Я всегда хочу понять все, что слышу, даже если слова доносятся издалека, даже если они сказаны на одном из бесчисленных языков, которых я не знаю, даже если это неразборчивое бормотанье или неразличимый шепот, даже если для меня было бы лучше не понимать этих слов, даже если они не предназначены для моих ушей и даже если они сказаны именно для того, чтобы я их не понял. Когда я приоткрыл дверь, бормотанье перестало быть неразборчивым, а шепот неразличимым; и язык этот мне хорошо знаком — это мой родной язык, на нем я пишу и думаю (я думаю иногда и на других языках, но на родном языке все же чаще), но того, что этот голос говорил, мне, наверное, лучше было бы не понимать, хотя, возможно, это говорилось именно для того, чтобы это услышал я, чтобы я об этом узнал. А может быть, все было не совсем так? Может быть, от Луисы не укрылось мое присутствие в доме (она что-нибудь да заметила: несессер, зубную щетку, пальто в шкафу), а Ранс ничего не подозревал (даже если он заходил в ванную, наличие там несессера и щетки ничего ему не сказало). Возможно, Луиса решилась, наконец, поговорить с моим отцом и расспросить о его умерших женах, о Синей Бороде, чтобы, если я вдруг проснусь, я мог все услышать сам, а если не проснусь, утомленный перелетом из Женевы, чтобы узнал обо всем позднее, уже от нее, уже рассказанное другими словами, или вообще ничего не узнал, если они так решат. Возможно, она не собиралась делать этого ни сегодня, ни когда бы то ни было, но, вернувшись домой, вдруг увидела мой несессер, мою щетку, мое пальто, а потом, возможно, и меня самого, спящего на нашей кровати. Возможно, она заглянула в спальню, и именно она, а не я, закрыла дверь. Скорее всего, так оно и было, потому что в эту минуту я заметил, что постель выглядела немного не так, как раньше, когда я ложился. Кто-то приподнял с одной стороны покрывало и одеяло, пытаясь укрыть меня, насколько это было возможно. Вряд ли я мог сам сделать это во сне. Я спросил себя, когда это было — когда Луиса открыла дверь и увидела меня на кровати, спящего, возможно, со спутанными волосами, некоторые из которых пересекали мой лоб, как предвестники будущих морщин? Она не сняла с меня ботинки, и сейчас они пачкали покрывало. Я подумал: интересно, давно ли пришли Луиса и Ранс? И как ей удалось вести разговор так, чтобы именно в ту минуту, когда я приоткрыл дверь и снова лег на кровать, я отчетливо (хотя и издалека) расслышал первые фразы Раиса»

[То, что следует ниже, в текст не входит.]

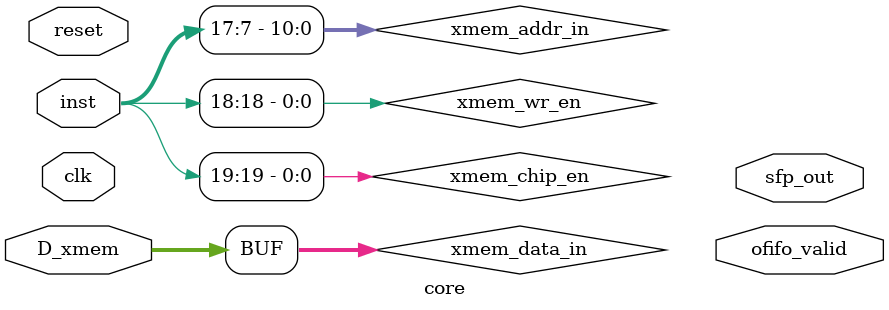
<source format=v>
`define INST_CEN_XMEM 19
`define INST_WEN_XMEM 18
`define INST_A_XMEM 17:7

module core #(
    parameter row = 8,
    parameter col = 8,
    parameter bw = 4,
    parameter psum_bw = 16
)(
    input                   clk,
    input                   reset,
    input   [33:0]          inst,
    input   [bw*row-1:0]    D_xmem,
    output                  ofifo_valid,
    output  [psum_bw*col-1:0] sfp_out
);

wire xmem_chip_en;
wire xmem_wr_en;
wire [31:0] xmem_data_in;
wire [10:0] xmem_addr_in;
wire [31:0] xmem_data_out;

assign xmem_chip_en = inst[`INST_CEN_XMEM];
assign xmem_wr_en   = inst[`INST_WEN_XMEM];
assign xmem_addr_in = inst[`INST_A_XMEM];
assign xmem_data_in = D_xmem;

sram_32b_w2048 #(.num(2048)) xmem_inst(
    .CLK(clk),
    .D(xmem_data_in),
    .Q(xmem_data_out),
    .CEN(xmem_chip_en),
    .WEN(xmem_wr_en),
    .A(xmem_addr_in)
);

endmodule
</source>
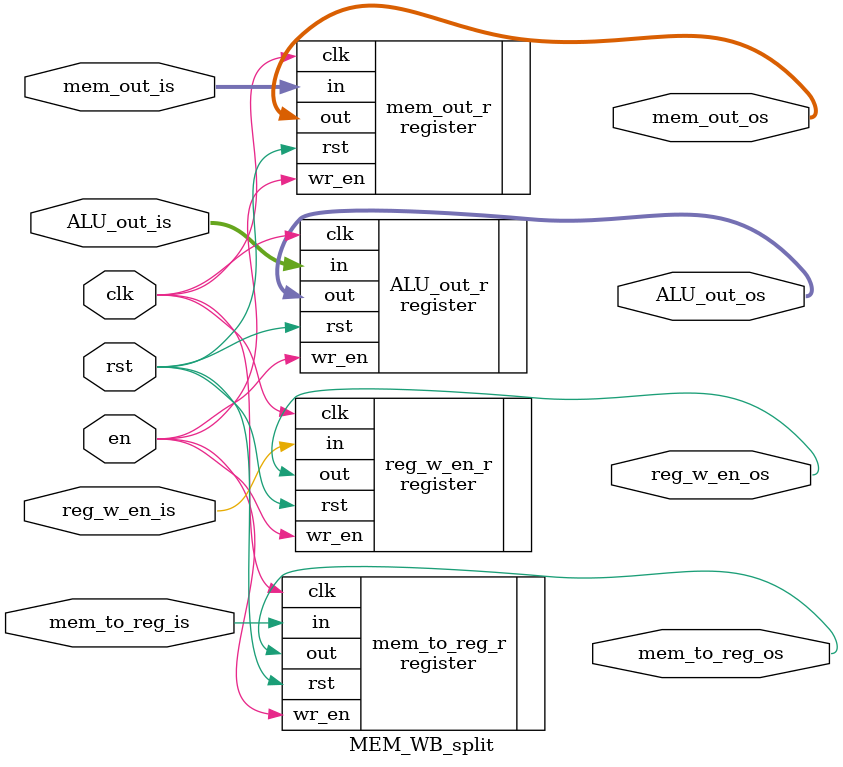
<source format=v>
module MEM_WB_split(clk, rst, en, mem_to_reg_is,reg_w_en_is, ALU_out_is, mem_out_is, mem_to_reg_os,reg_w_en_os, ALU_out_os, mem_out_os);

    input            clk;
    input            rst;
    input            en;

    // ** control signals for write back stage
    // note: this include the reg_w_en signal that goes back to the execute stage
    input            mem_to_reg_is;
    input            reg_w_en_is;

    output           mem_to_reg_os;
    output           reg_w_en_os;

    // ** data for write back stage
    input     [15:0] ALU_out_is;
    input     [15:0] mem_out_is;

    output    [15:0] ALU_out_os;
    output    [15:0] mem_out_os;

    // registers for the write back data
    register #(16) ALU_out_r(.out(ALU_out_os), .in(ALU_out_is), .wr_en(en), .clk(clk), .rst(rst));
    register #(16) mem_out_r(.out(mem_out_os), .in(mem_out_is), .wr_en(en), .clk(clk), .rst(rst));

    // registers for write back control logic
    register #(1) mem_to_reg_r(.out(mem_to_reg_os), .in(mem_to_reg_is), .wr_en(en), .clk(clk), .rst(rst));
    register #(1) reg_w_en_r(.out(reg_w_en_os), .in(reg_w_en_is), .wr_en(en), .clk(clk), .rst(rst));

endmodule
</source>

— Она покончила с собой из-за того, что я ей рассказал. Из-за того, что я рассказал ей во время нашего свадебного путешествия.
Голос отца был слабым, но не старческим, в нем никогда не было ничего стариковского. Голос звучал неуверенно, словно отец все еще не решил, стоит ли ему все это рассказывать, словно он понимал, что рассказывать легко (нужно только начать), но услышанное однажды уже никогда не забывается. Оно остается навсегда. Словно записывается на магнитофонную пленку.
— Вы не хотите мне об этом рассказать? — услышал я голос Луисы. Этот щекотливый вопрос прозвучал очень естественно, Луиса не давила на собеседника, ее тон не был подчеркнуто деликатным или преувеличенно душевным.
Она говорила осторожно, только и всего,
— Не в этом дело. Просто прошло уже столько времени… Я могу рассказать, если тебе это интересно, — сказал Ранс. — Хотя, признаться, я этого никогда никому не рассказывал. Все это случилось уже сорок лет назад, — почти то же самое, как если бы этого вообще никогда не было или это произошло с кем-то другим, а не со мной, не с Тересой и не с той женщиной, как ты ее называешь. Их уже давно не существует, не существует и того, что с ними случилось, это все известно только мне, только я один помню об этом, но и для меня прошедшее — это размытые образы, словно память, так же, как и глаза, с возрастом слабеет, и воспоминания теряют четкость. Для ослабевшей памяти нет очков, дорогая моя.